In a well, the resting water level inside the casing — the static water level — corresponds roughly to the water table at that location.
Why it matters to a homeowner
Western Washington’s wet winters push water tables high from October through May, especially in lowland Snohomish, Skagit, Whatcom, and parts of Pierce, Thurston, and Mason counties. Practical consequences:
- Basement and crawlspace flooding — sump pumps run constantly through the rainy season; failure means a wet basement.
- Septic drainfield failure — when the seasonal high water table rises into the trench bottom, the drainfield can’t perc and effluent surfaces. Drainfield design under WAC 246-272A requires vertical separation from the seasonal high water table.
- Foundation drainage — curtain drains and French drains exist to manage exactly this water.
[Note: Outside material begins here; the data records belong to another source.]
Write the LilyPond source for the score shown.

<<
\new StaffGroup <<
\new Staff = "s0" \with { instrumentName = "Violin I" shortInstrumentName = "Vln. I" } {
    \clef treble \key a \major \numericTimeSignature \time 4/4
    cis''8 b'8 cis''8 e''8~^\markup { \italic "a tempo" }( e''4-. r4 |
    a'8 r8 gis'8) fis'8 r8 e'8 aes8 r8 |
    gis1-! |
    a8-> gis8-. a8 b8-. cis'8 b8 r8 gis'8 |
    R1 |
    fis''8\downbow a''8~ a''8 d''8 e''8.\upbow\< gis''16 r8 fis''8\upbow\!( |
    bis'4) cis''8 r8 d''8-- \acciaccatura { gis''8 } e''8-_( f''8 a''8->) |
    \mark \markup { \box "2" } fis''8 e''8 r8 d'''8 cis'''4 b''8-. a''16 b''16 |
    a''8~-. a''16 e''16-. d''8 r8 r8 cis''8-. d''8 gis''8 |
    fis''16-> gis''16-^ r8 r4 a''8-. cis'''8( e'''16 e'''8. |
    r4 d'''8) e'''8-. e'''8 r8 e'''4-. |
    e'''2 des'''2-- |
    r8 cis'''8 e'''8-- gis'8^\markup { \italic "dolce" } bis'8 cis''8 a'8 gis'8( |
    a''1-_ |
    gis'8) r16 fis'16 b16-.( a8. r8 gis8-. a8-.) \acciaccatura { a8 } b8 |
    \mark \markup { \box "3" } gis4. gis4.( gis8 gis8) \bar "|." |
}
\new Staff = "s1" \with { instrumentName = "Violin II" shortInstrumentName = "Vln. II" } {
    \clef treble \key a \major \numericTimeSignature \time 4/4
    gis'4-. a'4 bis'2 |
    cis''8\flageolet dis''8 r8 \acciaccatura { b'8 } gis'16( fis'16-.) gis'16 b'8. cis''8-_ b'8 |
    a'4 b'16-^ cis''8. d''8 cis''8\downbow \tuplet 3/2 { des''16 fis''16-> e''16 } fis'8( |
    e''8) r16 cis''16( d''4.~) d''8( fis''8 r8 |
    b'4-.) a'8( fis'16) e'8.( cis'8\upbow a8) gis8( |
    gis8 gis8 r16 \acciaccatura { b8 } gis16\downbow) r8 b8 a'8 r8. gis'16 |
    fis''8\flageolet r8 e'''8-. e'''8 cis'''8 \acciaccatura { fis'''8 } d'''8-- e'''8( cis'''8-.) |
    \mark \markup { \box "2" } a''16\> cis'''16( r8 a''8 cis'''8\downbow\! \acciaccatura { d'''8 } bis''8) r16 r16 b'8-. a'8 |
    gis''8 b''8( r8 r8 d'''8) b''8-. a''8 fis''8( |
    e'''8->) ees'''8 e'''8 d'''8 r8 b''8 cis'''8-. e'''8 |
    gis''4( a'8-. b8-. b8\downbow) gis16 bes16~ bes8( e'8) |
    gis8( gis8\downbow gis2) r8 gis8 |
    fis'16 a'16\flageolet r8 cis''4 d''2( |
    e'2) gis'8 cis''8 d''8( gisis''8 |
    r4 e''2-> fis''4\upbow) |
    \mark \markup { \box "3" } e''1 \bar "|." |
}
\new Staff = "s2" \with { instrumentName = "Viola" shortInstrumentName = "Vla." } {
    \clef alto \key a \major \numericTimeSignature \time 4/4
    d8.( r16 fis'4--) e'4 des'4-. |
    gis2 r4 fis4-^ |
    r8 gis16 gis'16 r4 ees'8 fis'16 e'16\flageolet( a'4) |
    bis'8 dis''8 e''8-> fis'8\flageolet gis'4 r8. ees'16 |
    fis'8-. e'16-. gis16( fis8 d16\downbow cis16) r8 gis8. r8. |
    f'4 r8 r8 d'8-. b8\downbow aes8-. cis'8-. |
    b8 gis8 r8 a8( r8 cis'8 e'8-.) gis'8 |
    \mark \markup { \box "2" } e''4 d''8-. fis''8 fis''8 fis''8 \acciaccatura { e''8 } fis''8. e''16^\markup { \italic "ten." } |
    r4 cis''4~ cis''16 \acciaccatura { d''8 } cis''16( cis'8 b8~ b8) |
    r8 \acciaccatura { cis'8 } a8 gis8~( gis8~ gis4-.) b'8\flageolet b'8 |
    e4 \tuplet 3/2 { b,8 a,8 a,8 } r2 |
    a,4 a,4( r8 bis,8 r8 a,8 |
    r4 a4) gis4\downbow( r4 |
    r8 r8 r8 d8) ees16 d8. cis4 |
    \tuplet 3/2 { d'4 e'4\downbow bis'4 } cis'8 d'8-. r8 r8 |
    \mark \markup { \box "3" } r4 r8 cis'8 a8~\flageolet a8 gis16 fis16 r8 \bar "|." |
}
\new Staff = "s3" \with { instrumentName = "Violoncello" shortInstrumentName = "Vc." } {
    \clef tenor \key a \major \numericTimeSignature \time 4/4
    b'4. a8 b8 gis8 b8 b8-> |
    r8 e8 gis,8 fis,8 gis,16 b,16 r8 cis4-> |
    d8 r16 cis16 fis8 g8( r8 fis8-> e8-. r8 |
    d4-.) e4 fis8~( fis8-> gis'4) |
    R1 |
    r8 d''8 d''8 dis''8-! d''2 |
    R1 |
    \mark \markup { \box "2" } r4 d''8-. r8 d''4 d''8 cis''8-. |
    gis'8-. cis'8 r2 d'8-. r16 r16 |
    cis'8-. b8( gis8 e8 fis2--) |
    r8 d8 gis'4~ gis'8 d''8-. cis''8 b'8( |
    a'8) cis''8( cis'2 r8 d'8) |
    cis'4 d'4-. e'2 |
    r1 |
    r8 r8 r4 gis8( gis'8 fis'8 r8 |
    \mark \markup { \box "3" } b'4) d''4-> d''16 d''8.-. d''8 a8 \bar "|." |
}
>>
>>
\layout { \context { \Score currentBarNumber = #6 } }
- Buoyancy — empty pools, septic tanks, and underground fuel-oil tanks can literally float out of the ground when the water table is above their elevation.
For a private well, a high water table means the static water level is shallow and yield is usually good; in drought, that level falls and shallow wells can run dry.
Washington note
Seasonal high water tables are widespread in Puget Sound lowlands. Two specific Washington implications:
- Septic permitting under WAC 246-272A requires vertical separation between the drainfield trench bottom and the seasonal high water table — the local health district determines the value during a site evaluation. A water table that’s too shallow can disqualify a conventional drainfield, forcing a mound or pressure-distribution system at much higher cost.
- Basement waterproofing in older Seattle and lowland homes is dominated by interior drainage systems and sump pumps because the water table is above slab elevation in winter.
Common variants and what the water table is not
- Water table vs. aquifer. The aquifer is the saturated layer; the water table is the elevation at which that water sits.
- Water table vs. perched water table. A perched water table is a small shallow saturated zone trapped on top of a clay lens, above the regional water table — common in Puget Sound’s glacial soils.
- Water table vs. static water level. In a well, the static water level is the resting water depth in the casing, which corresponds to the water table at that point.